Mas Diogo Dalot falhou um golo feito contra o West Ham, a vida dá muitas voltas e lá foi Ruben Amorim - que pelo andar do início do campeonato a esta hora já tinha feito outro mic drop - para o Manchester United.
E é por isso que neste mesmo 16 de maio Rui Borges está com “o coração um bocadinho ansioso”. Não pelo jogo, mas para que chegue o jogo contra aquela que foi a equipa que o agora treinador do Sporting treinou no início da época, o Vitória de Guimarães.
“Estaria a mentir se dissesse que não”, confessou o treinador, que conta com o apoio dos adeptos para fazer de Alvalade uma fortaleza e garantir um bicampeonato que foge ao Sporting há 70 anos.
Olhando para trás, Rui Borges - que voltou a admitir que acredita muito em Nossa Senhora de Fátima - lembrou que falou “muito e bem” de toda a estrutura do Vitória, referindo-se a jogadores e a equipa técnica. Recusa, por isso, que exista polémica nas suas palavras sobre os jogadores que limparam os amarelos para agora jogarem com o Sporting.
“Devo-lhes muito. Jamais porei em causa o profissionalismo, seja do Vitória, seja de outros jogadores”, reiterou, dizendo que serão os jogadores a responder no campo, já que o resto é ruído.
Sobre o jogo, o tal que o deixa com o coração mais acelerado, lembrou que se trata de um adversário que conhece muito bem, estando preparado para naturais dificuldades que vão ser criadas por uma equipa que ainda procura garantir a Liga Europa.
Mais concretamente sobre o jogo, Rui Borges garantiu que Hidemasa Morita está a 100% e que Viktor Gyökeres é mais um nome entre tantos. E é por isso que o sueco está mais focado na conquista do título do que na vitória na Bota de Ouro, atualmente disputada com Mohammed Salah e Kylian Mbappé.
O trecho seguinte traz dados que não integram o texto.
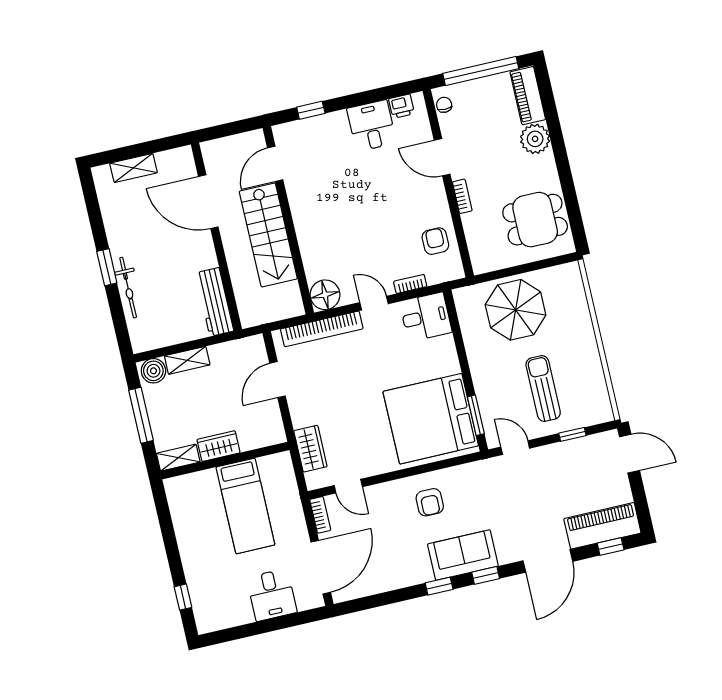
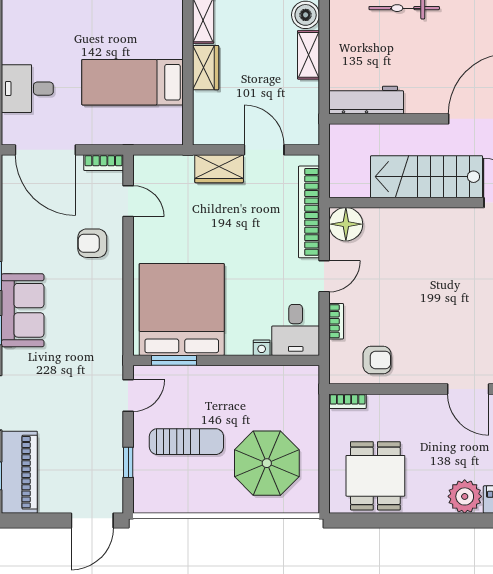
door: (442, 157) -> (468, 389), swing flipped
bookcase: (462, 196) -> (348, 401), moved
parasol: (516, 310) -> (267, 463), moved
nightstand: (448, 343) -> (262, 348), added
wardrobe: (310, 449) -> (219, 169), moved
door: (348, 486) -> (128, 201), swing flipped
armchair: (430, 502) -> (92, 243), moved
Já sobre a ausência de Morten Hjulmand, o treinador do Sporting admite que “tem peso” que o capitão não esteja em campo, mas vê em outros jogadores capacidade para dar resposta. Que outros jogadores? É esperar, já que isso não foi desvendado, ainda que pareça difícil fazer algo diferente de uma dupla com Zeno Debast e Hidemasa Morita.
Questionado em relação à estratégia e a como pode reagir ao evoluir do jogo, Rui Borges foi taxativo: “Quero é ganhar”. Agora, como chega lá é quase indiferente, pelo que nem é preciso estatísticas.
E é por isso que, num cenário em que seja preciso ser mais defensivo perto do fim, o treinador do Sporting é mais ou menos claro em admitir que sim, que descerá o bloco se for preciso.